Britain and the European Union will face a major problem if finance ministers fail to find an acceptable compromise over the EU’s demand that Britain pay a €2.1bn (£1.7bn) budget surcharge by 1 December, David Cameron has said.
“Let me be clear: We will not be paying €2bn on December 1, nor will we be paying anything like that amount,” the prime minister said on Friday as the ministers were meeting in Brussels. “There are discussions about this at Ecofin [economic and financial affairs council] in Brussels. If these two conditions are satisfied, we will be able to make progress. If not, we’ll have a major problem.”
Cameron was speaking at the end of a conference of eight Nordic and Baltic countries plus the UK, hosted in Helsinki by the Finnish prime minister, Alexander Stubb.
He added: “I think what has been so difficult this time is the scale of the payment that was asked, not just from Britain but from some other countries as well, and that’s why I think it was right to say this money shouldn’t be paid on December 1 and, as I’ve said, we won’t be paying anything like that amount.”
Offering limited support, Stubb criticised the way Brussels had issued the surcharge demand, but said there was no doubt that countries had to pay.
“Finland, Denmark, Sweden – and actually Norway – are net contributors to the European Union’s budget. We all accept that we have to pay, there’s no doubt about that. I think this was a case of communication gone completely sour and haywire by Brussels.”
Stubb said Brussels had been ill-advised “to present a prime minister, be it David Cameron or any other, with a fait accompli to pay €2.1bn out of the blue and tell him to pay by December”.
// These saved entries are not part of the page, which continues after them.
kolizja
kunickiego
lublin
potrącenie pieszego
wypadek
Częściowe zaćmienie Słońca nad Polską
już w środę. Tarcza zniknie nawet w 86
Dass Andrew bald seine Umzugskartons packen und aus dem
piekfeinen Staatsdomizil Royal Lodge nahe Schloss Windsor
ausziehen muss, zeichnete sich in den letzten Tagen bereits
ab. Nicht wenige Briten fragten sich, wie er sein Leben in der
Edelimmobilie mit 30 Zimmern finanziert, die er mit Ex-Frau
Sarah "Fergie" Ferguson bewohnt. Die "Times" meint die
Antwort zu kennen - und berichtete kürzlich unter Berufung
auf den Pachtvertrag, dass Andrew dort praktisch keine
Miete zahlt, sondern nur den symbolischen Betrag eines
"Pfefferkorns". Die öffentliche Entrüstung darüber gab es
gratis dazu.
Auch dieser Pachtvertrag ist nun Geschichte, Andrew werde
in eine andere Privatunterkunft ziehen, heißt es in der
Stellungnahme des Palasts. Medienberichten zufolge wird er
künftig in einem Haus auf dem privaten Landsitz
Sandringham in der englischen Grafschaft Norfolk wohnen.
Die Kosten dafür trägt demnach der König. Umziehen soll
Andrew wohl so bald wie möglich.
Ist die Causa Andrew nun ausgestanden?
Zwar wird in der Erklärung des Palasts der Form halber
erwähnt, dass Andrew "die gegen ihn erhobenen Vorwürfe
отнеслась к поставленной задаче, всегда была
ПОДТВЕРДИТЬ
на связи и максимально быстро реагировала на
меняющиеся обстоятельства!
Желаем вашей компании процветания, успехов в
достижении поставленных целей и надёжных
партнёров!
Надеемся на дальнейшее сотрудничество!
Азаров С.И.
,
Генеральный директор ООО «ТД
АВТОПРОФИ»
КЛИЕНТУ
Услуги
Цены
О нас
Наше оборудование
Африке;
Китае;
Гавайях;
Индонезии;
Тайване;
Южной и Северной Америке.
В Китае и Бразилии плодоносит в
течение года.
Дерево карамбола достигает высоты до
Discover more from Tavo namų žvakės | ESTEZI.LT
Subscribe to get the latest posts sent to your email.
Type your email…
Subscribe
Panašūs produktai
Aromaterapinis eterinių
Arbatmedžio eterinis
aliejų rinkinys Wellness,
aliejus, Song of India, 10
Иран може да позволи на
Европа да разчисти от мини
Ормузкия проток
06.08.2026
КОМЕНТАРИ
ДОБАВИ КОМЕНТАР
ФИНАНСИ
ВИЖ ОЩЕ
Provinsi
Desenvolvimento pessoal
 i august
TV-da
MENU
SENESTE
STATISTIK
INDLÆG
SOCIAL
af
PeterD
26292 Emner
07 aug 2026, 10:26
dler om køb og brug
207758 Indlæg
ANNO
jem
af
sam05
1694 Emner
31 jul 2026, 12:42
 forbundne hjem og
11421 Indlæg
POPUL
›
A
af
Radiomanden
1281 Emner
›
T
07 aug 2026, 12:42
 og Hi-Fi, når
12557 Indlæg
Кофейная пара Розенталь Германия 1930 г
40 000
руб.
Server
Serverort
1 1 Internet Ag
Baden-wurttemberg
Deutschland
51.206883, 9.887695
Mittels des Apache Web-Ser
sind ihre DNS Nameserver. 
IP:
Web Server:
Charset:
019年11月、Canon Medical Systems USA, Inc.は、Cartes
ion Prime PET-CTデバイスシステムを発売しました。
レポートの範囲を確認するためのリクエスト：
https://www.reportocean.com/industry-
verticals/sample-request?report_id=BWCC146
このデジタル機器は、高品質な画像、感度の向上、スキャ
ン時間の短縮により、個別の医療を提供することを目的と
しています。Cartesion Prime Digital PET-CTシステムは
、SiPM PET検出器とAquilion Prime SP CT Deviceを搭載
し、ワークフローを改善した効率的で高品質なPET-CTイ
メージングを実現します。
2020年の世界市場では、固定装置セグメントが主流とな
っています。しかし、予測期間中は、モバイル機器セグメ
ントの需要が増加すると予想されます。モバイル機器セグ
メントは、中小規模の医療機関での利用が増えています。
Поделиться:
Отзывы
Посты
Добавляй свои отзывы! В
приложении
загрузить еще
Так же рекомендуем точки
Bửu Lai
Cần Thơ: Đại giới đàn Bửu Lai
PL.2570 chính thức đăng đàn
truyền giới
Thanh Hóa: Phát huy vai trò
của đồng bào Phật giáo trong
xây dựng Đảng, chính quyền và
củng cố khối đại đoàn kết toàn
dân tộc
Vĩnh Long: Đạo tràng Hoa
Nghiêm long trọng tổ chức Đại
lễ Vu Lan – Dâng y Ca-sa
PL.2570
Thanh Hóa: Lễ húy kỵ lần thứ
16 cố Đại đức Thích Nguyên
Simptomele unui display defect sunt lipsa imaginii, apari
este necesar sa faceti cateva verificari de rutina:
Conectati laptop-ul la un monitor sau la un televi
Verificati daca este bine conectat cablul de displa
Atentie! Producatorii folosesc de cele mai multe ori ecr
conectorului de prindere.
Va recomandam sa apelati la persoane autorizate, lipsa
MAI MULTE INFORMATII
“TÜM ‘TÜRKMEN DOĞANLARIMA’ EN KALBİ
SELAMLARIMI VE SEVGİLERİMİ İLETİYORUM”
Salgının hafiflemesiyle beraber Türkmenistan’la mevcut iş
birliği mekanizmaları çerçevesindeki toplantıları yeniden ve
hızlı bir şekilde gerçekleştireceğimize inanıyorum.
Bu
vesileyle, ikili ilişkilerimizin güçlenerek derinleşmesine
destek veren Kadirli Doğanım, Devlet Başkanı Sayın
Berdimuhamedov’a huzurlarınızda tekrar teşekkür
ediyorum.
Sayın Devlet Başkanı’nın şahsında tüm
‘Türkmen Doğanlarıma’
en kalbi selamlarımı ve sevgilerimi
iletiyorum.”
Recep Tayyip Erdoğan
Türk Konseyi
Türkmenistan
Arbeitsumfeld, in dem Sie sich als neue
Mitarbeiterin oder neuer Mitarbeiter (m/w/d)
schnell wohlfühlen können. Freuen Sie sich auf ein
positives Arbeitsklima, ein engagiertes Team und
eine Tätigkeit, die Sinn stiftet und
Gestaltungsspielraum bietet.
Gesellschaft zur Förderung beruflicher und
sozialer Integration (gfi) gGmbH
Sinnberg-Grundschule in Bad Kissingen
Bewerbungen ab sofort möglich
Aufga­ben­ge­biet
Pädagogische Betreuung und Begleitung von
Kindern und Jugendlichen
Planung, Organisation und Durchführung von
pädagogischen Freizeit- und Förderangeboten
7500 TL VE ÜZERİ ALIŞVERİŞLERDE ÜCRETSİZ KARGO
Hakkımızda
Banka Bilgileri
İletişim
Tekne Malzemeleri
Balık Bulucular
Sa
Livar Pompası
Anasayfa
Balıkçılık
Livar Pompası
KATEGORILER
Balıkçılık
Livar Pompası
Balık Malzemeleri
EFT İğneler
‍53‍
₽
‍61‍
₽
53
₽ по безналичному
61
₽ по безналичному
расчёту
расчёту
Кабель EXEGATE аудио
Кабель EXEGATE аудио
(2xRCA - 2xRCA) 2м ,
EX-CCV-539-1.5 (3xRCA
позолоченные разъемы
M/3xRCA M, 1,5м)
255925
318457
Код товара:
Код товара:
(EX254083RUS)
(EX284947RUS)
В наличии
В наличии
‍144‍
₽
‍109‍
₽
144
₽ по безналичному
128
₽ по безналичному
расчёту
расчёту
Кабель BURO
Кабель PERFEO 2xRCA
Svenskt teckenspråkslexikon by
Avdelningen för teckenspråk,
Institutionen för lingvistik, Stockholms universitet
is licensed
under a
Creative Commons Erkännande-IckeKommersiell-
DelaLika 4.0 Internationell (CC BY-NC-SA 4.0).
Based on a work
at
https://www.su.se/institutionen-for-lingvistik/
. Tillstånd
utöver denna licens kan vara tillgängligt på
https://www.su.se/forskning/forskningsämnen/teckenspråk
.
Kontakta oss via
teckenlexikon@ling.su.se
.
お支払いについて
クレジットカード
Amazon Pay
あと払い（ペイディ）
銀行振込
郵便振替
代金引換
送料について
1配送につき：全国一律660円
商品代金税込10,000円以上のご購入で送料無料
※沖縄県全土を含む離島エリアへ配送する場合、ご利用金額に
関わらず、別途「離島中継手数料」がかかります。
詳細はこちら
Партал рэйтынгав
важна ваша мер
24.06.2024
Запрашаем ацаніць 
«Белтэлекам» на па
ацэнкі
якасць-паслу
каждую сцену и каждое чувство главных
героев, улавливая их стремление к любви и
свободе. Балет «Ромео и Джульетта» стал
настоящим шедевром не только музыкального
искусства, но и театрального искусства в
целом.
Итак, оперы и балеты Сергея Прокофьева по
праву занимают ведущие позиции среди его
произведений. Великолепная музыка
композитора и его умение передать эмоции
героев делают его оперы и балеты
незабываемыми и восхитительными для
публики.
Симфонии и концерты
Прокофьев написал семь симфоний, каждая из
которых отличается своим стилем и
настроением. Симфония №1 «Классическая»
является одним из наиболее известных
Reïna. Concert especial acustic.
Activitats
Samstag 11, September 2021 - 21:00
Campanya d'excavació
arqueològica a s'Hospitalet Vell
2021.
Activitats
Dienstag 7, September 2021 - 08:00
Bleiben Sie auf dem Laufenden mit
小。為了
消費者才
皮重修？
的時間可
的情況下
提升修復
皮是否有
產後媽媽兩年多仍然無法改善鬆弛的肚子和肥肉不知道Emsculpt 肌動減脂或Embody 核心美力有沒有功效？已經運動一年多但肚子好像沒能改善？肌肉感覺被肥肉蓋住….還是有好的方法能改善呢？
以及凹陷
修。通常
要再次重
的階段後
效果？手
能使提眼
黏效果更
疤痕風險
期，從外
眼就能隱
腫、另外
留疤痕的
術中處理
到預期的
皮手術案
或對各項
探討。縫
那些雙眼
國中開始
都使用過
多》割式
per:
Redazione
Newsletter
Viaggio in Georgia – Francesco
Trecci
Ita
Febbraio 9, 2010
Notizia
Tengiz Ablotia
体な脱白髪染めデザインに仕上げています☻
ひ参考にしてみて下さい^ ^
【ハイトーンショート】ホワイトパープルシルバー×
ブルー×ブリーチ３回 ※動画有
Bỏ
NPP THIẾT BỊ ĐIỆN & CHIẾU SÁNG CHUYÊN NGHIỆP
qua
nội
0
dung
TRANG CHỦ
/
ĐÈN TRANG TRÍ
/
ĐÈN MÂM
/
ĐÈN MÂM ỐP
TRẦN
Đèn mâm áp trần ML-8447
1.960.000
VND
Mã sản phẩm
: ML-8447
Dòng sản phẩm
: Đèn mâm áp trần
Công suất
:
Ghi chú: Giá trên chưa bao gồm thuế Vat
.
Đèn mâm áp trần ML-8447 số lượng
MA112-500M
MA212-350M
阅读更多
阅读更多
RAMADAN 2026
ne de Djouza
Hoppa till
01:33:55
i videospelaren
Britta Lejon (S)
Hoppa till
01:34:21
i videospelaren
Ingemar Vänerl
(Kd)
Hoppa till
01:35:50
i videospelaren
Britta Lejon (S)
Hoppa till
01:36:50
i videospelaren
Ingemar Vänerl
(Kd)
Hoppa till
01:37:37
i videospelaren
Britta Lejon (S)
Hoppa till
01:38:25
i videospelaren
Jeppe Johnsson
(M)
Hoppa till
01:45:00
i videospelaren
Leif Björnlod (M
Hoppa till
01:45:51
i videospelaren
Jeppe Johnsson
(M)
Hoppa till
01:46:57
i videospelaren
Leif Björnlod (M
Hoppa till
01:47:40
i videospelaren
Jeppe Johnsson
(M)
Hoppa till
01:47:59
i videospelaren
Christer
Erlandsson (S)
As he arrived at the finance minister’s meeting, the British chancellor, George Osborne, insisted he would negotiate a better deal.
The £1.7bn surcharge resulted from a European commission recalculation of the UK’s gross national income (GNI) based on figures provided by the Office for National Statistics which took greater account of areas of economic activity such as the charitable sector. The demand for the new payment was leaked at a summit of EU leaders in Brussels last month, prompting a furious response from Cameron.
Osborne said: “The demand that Britain pays £1.7bn on 1 December is unacceptable. I wanted that discussed at this meeting of European finance ministers. I wanted it on the agenda. It is on the agenda. I will make sure we get a better deal for Britain.”
Osborne is expected to call on finance ministers to agree to review the system which led to the reassessment of Britain’s GNI figures. Britain wants the European commission to ensure that the reassessment of the strength of various sectors of the economy was applied equally to all 28 member states.
Fellow EU leaders are suggesting that Britain, which has enjoyed a generous EU rebate for the past 30 years, needs to respect the rules, though there is some sympathy.
Stubb said earlier: “Remember the EU’s total budget for seven years is €1tn. This is basically a payment which dates back to 1995 so one could make calculations – well how much has the UK regained from the rebate? My message to everyone – Finn, Swede or Brit alike – the EU is not an accounting exercise. But these types of whacks of €2.1bn – I fully understand why it has become a problem.”
Jakub Adamowicz, the commission’s budget spokesperson, told the BBC Radio 4 Today programme: “Britain has decided to adopt this standard that has triggered this sum only this year. Britain could have adopted this accounting standard with a GNI adjustment a lot earlier. If now all those payments kick in retrospectively from 1995 this is an issue which is for us, the European commission, a normal procedure. We, in our budget planning, have this exercise every year – the GNI adjustment. This is nothing new in 2014. This has been happening before.”
Kenneth Clarke said he had confidence in Osborne as a negotiator. But he largely endorsed the commission’s view that the demand for the extra payment came from a British review of the understatement of the size of the British economy in recent years.
The former Tory chancellor told Today: “The figures are based on what British officials came up with about the understatement of our GDP over recent years … We’ve been doing this for years and the British always take the money back when it comes to our advantage.
“The ones who have missed out this time – we sometimes gain – are the United Kingdom and Italy. This isn’t Argentina, we aren’t governments who default on our debts, but we are perfectly entitled to start arguing about how the debt is arrived at and how it is paid.
“Had we come out as gainers and had the Germans had to pay a large sum of money and had some Germans said to us: ‘No, no, no, we don’t like the result now. We supported this … method but we didn’t know we’d lose, so we are not paying’, then the Eurosceptics in the media and parliament here would have gone absolutely apoplectic.
“I normally believe [that] in a sane world common sense eventually prevails and I’ve always thought from the word go that a lot of this anger is synthetic and politics is getting in the way of common sense. If you want to keep the EU intact as an economic entity you have to pay your contribution, you have to have free movement of labour.”